> TASK BRIEF: Edit the lines of the records below, changing every "common name" to "vernacular name" and keeping everything else the same.

Items listed in a dataset:
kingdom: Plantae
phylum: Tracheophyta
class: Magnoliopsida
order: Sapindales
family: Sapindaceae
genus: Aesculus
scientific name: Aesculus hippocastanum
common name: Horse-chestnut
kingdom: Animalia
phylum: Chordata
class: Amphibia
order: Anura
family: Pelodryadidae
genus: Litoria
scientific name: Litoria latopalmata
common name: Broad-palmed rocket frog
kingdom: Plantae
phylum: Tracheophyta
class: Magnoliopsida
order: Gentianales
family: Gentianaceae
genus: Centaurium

> REPLY TO THE EXERCISE:
kingdom: Plantae
phylum: Tracheophyta
class: Magnoliopsida
order: Sapindales
family: Sapindaceae
genus: Aesculus
scientific name: Aesculus hippocastanum
vernacular name: Horse-chestnut
kingdom: Animalia
phylum: Chordata
class: Amphibia
order: Anura
family: Pelodryadidae
genus: Litoria
scientific name: Litoria latopalmata
vernacular name: Broad-palmed rocket frog
kingdom: Plantae
phylum: Tracheophyta
class: Magnoliopsida
order: Gentianales
family: Gentianaceae
genus: Centaurium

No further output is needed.